The Changing Ethiopia
There is also a lot of progress in Ethiopia notably evident since I was here two years ago. Many local NGO's are cropping up and most communities are finally at a place where they can begin to help each other rather than expending all efforts on subsisting and dependence on outside aid. One program counsels street children in Mekele and is providing awareness training to their families, community members and even to the police who treat street children as adult criminals. The program educates the police to separate the children from the adults in jail and to provide them with physical and educational activities. Commercial farming has begun in the last two years and while the government still owns all of the land, farmers are now allowed to lease it and are eligible for 70% loans if they can come up with the first 30%. With drip irrigation technology they are discovering that their exported flowers, green beans and other vegetables are winning top awards for excellence in France and Germany.

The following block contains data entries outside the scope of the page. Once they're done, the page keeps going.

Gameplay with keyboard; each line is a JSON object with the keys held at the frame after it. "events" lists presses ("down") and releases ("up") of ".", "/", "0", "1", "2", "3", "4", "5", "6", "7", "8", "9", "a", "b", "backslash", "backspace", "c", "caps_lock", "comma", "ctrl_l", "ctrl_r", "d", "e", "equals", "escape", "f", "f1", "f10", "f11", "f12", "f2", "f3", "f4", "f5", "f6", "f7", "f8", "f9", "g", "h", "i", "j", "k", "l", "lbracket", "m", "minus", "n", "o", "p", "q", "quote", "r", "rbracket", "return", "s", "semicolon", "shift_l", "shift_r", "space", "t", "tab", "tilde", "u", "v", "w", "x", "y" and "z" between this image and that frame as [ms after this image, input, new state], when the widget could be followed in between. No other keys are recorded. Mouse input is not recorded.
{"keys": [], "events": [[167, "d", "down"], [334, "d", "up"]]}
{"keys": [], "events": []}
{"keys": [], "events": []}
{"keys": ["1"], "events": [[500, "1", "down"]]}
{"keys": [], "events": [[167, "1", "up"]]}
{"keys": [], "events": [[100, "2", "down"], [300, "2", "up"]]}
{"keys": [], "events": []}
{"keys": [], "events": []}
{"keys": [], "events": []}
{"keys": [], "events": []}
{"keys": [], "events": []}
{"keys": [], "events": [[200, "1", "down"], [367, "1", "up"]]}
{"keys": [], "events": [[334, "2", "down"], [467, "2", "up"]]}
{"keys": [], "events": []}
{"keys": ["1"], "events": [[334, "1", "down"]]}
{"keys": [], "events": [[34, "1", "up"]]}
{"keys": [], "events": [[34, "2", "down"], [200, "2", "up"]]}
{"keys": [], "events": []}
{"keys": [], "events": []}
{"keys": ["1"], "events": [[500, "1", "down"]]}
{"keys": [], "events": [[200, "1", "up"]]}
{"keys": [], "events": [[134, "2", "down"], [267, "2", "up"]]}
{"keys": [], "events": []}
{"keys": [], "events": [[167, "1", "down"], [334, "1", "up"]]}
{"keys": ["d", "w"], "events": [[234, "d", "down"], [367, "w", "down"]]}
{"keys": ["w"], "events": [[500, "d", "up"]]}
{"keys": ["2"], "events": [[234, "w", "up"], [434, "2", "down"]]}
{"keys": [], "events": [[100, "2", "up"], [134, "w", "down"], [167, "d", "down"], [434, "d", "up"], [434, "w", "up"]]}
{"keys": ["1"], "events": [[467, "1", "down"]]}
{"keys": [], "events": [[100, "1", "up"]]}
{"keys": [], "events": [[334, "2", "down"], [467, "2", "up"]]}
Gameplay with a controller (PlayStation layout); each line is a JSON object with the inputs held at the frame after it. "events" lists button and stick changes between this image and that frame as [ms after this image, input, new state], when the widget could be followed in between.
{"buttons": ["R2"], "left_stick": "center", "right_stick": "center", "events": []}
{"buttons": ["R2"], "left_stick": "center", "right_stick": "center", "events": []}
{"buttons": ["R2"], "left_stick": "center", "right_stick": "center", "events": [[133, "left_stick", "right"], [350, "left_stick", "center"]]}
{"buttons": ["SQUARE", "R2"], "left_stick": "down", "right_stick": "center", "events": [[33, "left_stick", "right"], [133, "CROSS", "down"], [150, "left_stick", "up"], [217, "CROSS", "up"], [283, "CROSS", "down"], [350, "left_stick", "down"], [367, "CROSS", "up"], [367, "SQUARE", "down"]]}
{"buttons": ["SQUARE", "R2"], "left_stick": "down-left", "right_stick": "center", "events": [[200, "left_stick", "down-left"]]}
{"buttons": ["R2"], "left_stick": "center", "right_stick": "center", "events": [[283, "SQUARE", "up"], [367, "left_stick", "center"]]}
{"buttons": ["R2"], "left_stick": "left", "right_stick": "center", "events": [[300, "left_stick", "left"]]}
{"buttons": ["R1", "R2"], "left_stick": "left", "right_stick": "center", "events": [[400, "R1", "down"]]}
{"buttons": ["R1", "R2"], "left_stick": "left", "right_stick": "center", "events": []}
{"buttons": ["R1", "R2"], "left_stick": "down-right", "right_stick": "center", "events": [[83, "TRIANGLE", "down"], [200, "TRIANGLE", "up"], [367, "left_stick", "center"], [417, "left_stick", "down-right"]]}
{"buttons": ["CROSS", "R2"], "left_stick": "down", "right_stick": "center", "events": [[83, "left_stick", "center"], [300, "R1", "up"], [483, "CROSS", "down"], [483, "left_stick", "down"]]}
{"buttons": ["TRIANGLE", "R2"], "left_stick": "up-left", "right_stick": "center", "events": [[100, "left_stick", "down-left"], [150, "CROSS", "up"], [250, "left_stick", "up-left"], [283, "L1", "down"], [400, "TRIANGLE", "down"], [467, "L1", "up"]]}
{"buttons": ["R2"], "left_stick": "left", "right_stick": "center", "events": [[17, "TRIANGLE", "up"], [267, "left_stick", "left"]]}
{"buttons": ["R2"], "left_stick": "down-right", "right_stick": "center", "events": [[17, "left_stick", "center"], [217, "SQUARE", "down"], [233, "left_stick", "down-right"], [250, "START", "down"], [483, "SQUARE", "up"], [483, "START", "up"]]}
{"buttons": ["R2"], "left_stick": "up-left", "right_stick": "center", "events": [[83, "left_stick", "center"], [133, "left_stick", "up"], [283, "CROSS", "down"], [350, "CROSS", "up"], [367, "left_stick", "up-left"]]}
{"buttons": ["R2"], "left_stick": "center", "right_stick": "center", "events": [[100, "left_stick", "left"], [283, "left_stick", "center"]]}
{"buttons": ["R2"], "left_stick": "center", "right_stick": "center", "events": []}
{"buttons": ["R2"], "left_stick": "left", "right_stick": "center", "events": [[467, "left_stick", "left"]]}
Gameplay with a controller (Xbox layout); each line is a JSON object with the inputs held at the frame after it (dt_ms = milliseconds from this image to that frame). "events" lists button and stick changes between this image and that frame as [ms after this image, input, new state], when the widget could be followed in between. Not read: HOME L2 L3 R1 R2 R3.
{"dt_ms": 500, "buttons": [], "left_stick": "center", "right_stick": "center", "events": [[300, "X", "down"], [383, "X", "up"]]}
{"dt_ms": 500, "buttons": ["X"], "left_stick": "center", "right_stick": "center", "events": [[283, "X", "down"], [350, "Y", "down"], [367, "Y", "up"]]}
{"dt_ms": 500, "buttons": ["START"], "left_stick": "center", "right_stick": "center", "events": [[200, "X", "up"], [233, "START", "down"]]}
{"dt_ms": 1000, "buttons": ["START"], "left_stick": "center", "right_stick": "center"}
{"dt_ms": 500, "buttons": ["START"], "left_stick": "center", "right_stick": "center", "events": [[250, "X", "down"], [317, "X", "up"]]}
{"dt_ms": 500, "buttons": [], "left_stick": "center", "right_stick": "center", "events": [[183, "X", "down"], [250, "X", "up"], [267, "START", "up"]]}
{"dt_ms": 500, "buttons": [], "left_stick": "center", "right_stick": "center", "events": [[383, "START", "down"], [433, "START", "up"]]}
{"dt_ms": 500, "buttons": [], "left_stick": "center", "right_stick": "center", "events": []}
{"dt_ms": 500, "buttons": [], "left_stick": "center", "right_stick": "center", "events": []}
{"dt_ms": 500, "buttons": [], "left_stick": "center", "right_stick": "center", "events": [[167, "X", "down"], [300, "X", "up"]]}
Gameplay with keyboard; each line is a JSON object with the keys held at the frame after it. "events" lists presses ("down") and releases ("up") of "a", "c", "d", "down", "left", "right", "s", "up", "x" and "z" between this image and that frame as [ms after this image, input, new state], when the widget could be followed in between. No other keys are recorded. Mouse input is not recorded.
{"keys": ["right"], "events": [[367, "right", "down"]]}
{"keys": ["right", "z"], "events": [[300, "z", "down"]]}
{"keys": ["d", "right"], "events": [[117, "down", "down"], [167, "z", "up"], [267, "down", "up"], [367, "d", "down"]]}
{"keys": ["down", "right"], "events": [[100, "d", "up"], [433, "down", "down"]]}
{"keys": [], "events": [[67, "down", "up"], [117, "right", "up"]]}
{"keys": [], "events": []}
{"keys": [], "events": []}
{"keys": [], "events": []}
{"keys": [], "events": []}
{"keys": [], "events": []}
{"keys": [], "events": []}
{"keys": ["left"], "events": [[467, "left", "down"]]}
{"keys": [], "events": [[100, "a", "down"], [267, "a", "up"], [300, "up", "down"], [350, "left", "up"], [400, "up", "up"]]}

Visiting a Hopeful Horizon House
Horizon House And then there is Horizon House (our transition home for the children being adopted)! Seven delightful nannies, a laundress, a guard, two drivers, a pediatrician and Dr. Tsegaye and his wonderful wife, Yelfalem, have made a true oasis for our soon to be adopted children. Every family is overwhelmed by the affection and excellent care their children receive. They have a farewell ceremony for each child who leaves, tearfully letting each family know that they hope their child will one day return to visit them in Ethiopia. One six year old child tells her brother that she is going to America to be a business manager. She wants her brother to be the president of the company and she will be his vice president. Then they will make a lot of money, she says, and can bring it back to the other poor children in Ethiopia. Her 11 year old brother replies that no, he is not going to run any business in America. As soon as he grows up, he says he is coming back to open an orphanage in Ethiopia, because there are so many children like them that need a good place to live. After their parents died this 11 year old was sent by neighbors to be a shepherd boy in the country side, where he herded sheep and goats for days on end, sleeping outside and hungry all the time, until the American family who adopted his little sister found out about him and are now adopting him too.

Coming to America
I visited the grandmother yesterday of the child I am escorting home. As soon as she saw me in the doorway to her yard she ran to me crying and hugging me over and over, then looking up to the sky with her arms raised, praising God that her granddaughter was going to a good family. She says she had a dream two nights before where her granddaughter appeared to her naked and was sailing through the sky. She woke up distressed not knowing what the dream meant, but her friends assured her the dream was a good one. The following day she heard that we were coming to visit her and her granddaughter was finally going to America. My camera battery had just enough juice left to take her photo with her three grown sons and three other grandchildren whom she is parenting.

...We saw a beautiful rainbow over the open savannah on the long drive back to Addis Ababa. Tsegaye points out that it contains the colors of the Ethiopian flag: yellow for the sun, red for the blood of the people, and green for the good earth.